- Interactive map of Oil City
- Coordinates: 47°45′01″N 124°25′32″W﻿ / ﻿47.7503557°N 124.4254785°W
- Country: United States
- State: Washington
- County: Jefferson

Population
- • Total: 5
- Time zone: Pacific
- Zip code: 98331

= Oil City, Washington =

Unincorporated community in Washington, United States

Oil City is an unincorporated community located in north-western Jefferson County, Washington on the western coast of the United States and at the mouth of the Hoh River.

The townsite was platted in 1911 by the Olympic Oil Company, which intended to develop a deepwater oil port at the mouth of the Hoh. In the 1930s, the presence of the Jefferson Oil Seep in the area attracted the attention of oil speculators, and many platted lots were sold to optimistic buyers in anticipation of an oil boom. 11 wells were drilled between 1931 and 1937. Initial reports claimed production of up to 100 barrels a day from some wells, but these numbers decreased quickly.

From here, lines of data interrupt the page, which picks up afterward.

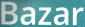
Bazar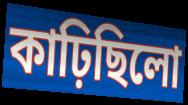
কাঢ়িছিলো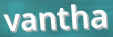
vanthaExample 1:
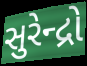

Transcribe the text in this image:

સુરેન્દ્રો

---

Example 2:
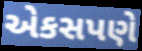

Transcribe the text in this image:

એકસપણે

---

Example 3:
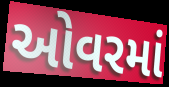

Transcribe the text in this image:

ઓવરમાં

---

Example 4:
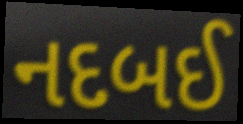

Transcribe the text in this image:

નદબઈ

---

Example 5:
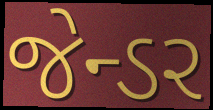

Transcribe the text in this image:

જેન્ડર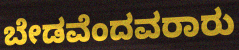
ಬೇಡವೆಂದವರಾರು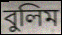
বুলিম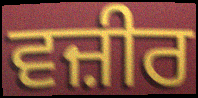
ਵਜ਼ੀਰ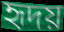
হৃদয়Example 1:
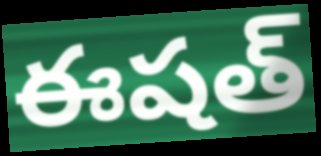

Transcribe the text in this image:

ఈషత్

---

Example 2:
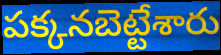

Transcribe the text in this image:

పక్కనబెట్టేశారు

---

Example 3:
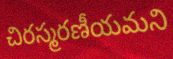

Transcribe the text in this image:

చిరస్మరణీయమని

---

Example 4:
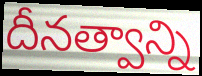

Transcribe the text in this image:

దీనత్వాన్ని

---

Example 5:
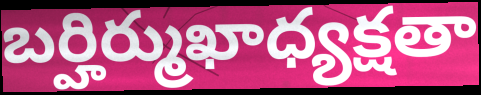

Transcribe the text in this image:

బర్హిర్ముఖాధ్యక్షతా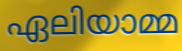
ഏലിയാമ്മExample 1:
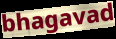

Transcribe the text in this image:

bhagavad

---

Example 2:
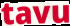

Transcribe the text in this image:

tavu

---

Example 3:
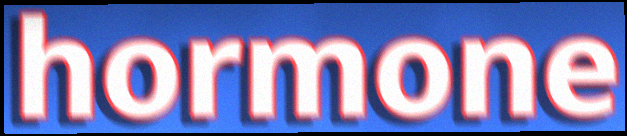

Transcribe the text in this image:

hormone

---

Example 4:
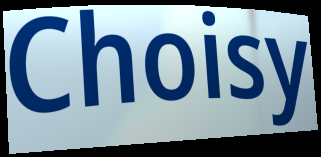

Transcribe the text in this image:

Choisy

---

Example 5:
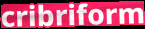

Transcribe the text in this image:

cribriform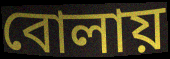
বোলায়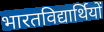
भारतविद्यार्थियों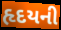
હૃદયનીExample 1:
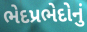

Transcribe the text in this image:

ભેદપ્રભેદોનું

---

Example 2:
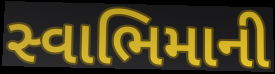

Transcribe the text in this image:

સ્વાભિમાની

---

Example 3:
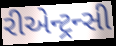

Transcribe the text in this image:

રીએન્ટ્રન્સી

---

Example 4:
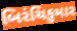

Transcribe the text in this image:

બિરંચિકુમાર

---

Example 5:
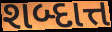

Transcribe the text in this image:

શબ્દાત્તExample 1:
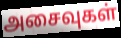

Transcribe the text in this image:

அசைவுகள்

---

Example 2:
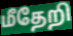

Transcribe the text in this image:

மீதேறி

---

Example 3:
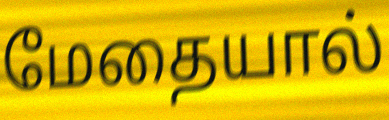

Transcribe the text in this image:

மேதையால்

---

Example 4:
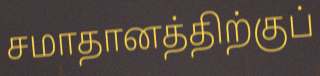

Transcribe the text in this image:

சமாதானத்திற்குப்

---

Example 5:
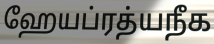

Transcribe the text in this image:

ஹேயப்ரத்யநீகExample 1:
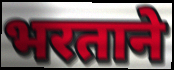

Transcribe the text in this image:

भरताने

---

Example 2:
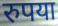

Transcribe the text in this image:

रुपया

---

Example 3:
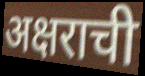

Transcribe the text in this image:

अक्षराची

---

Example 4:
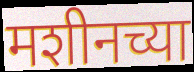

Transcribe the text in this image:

मशीनच्या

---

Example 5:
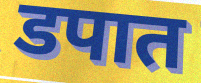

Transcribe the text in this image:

डपातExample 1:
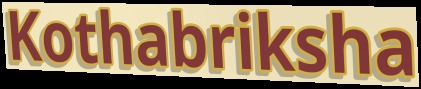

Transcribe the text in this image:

Kothabriksha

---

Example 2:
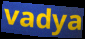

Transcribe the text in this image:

vadya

Eventually, the involved oil interests concluded that reserves in the area were not of marketable quantities. Additionally, the plotted area where Oil City was to be built proved too rugged and remote for viable development. This information was not provided to the general public, and many of the lots were sold as prime investment opportunities to unsuspecting investors who believed an oil boom still loomed in the region. The city plots remained obscure and undeveloped until 2008, when access to the site was made possible with road use agreements between the developer and the logging companies in the area. Oil City is now a burgeoning off-grid community nestled next to the Olympic National Park and the only private property available between La Push to the north and Queets to the south. Oil City is governed loosely by a small landowners' association.